JAKARTA – Lingkungan media sosial X memutuskan untuk hengkang dari Brasil, menyusul ancaman penangkapan terhadap staf merek yang digunakan diduga dikeluarkan oleh Mahkamah Agung.
Keputusan mengejutkan ini merupakan rentetan perselisihan pemerintah Brasil dan juga pemilik X Elon Musk . X terang-terangan menolak perintah sensor yang mana diduga dikeluarkan oleh Mahkamah Agung Brasil, dengan dalih kebebasan berpendapat.
Awal tahun ini, Hakim Alexandre de Moraes memerintahkan penangguhan beberapa akun yang digunakan diduga milik militan digital, sekelompok orang berpengaruh yang terkait dengan mantan presiden sayap kanan, Jair Bolsonaro.
Kelompok ini dituduh menyebarkan disinformasi tentang anggota Mahkamah Agung. Musk mengancam akan menghapus semua pembatasan, dengan dalih bahwa putusan yang disebutkan merupakan tuntutan paling keras dari negara mana pun di tempat muka bumi juga mengajukan permohonan pengunduran diri hakim tersebut.
Dalam pernyataan yang digunakan dipublikasikan dalam jaringan X, regu Urusan otoritas Global X mengklaim bahwa Alexandre de Moraes, yang dimaksud bertindak secara diam-diam, mengancam orang perwakilan hukum perusahaan dengan penangkapan jikalau raksasa media sosial yang disebutkan tak mematuhi perintah pengadilan.
X juga membagikan gambar dokumen yang dimaksud diduga ditandatangani oleh Moraes, yang menyatakan surat perintah penangkapan akan dikeluarkan terhadap Rachel Nova Conceicao, juga denda harian sebesar 20.000 real Brasil atau sekitar USD3.650.
“Moraes memilih untuk mengancam staf kami dalam Brasil daripada menghormati hukum atau proses hukum,” bunyi unggahan yang disebutkan dilansir dari RT.com.
“Sebagai hasilnya, untuk melindungi keselamatan staf kami, kami telah dilakukan memutuskan untuk menyembunyikan operasi kami pada Brasil, berlaku segera,” sambil menyalahkan “sepenuhnya” pada Moraes.
Perusahaan menambahkan bahwa layanan merek akan masih tersedia untuk pengguna Brasil.
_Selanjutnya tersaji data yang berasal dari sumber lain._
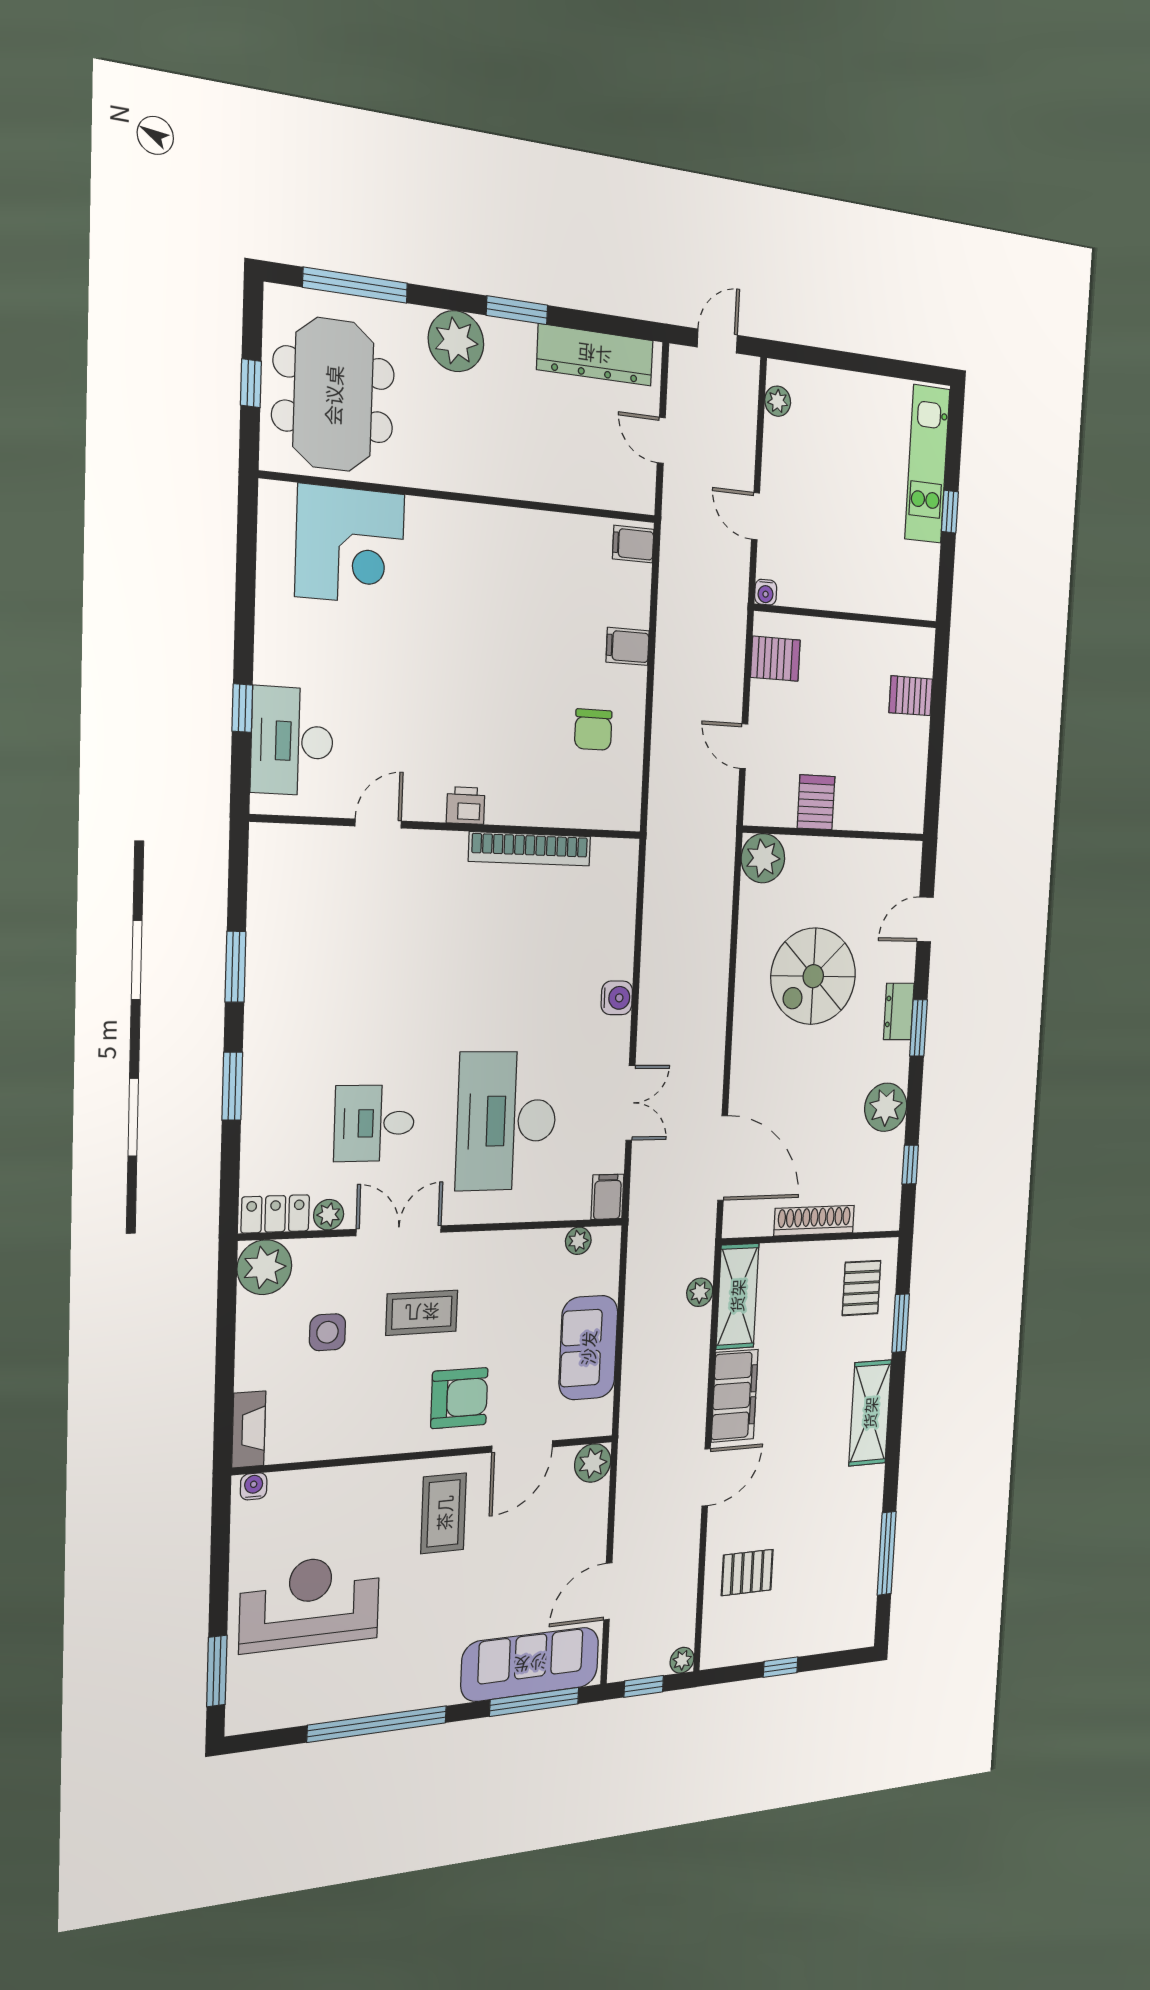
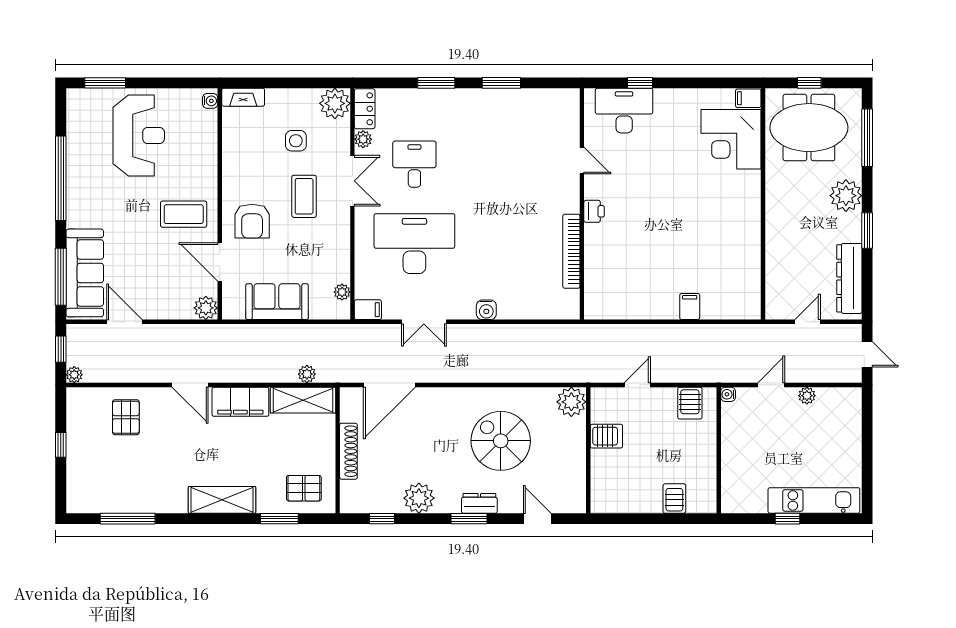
plant: (778, 401) -> (807, 396), moved
filing cabinet: (633, 544) -> (748, 98), moved, turned -90
chair: (593, 730) -> (641, 287), removed

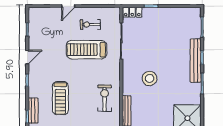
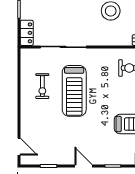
door: (68, 6) -> (19, 147), moved

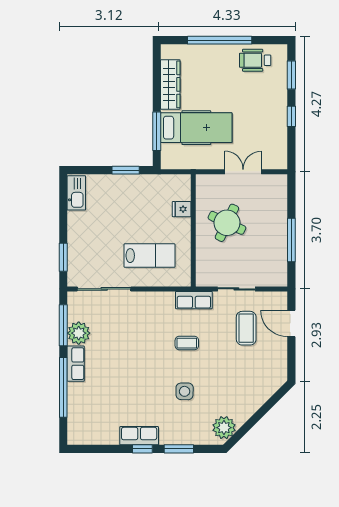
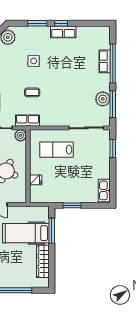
plant: (205, 277) -> (20, 135), added
row of seats: (76, 364) -> (105, 61), moved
Elon Musk, yang digunakan mengambil alih Twitter pada Oktober 2022 lalu kemudian menggantinya dengan nama X, membagikan kembali pernyataan tersebut, mengecam Moraes sebagai aib besar bagi keadilan.
Dia menjelaskan di unggahan berikutnya bahwa langkah untuk menghentikan kantor diambil sebagai tanggapan terhadap sensor rahasia lalu tuntutan penyerahan informasi pribadi.
Mahkamah Agung Brasil menolak untuk mengomentari hambatan ini, menyatakan bahwa mereka itu tidaklah akan mengonfirmasi atau membantah keaslian dokumen yang mana disajikan oleh X. Moraes sebelumnya mengingatkan media yang dimaksud untuk tiada melanggar perintah pengadilan dengan mengungkapkan jaringan sosial bukanlah tanah tanpa hukum.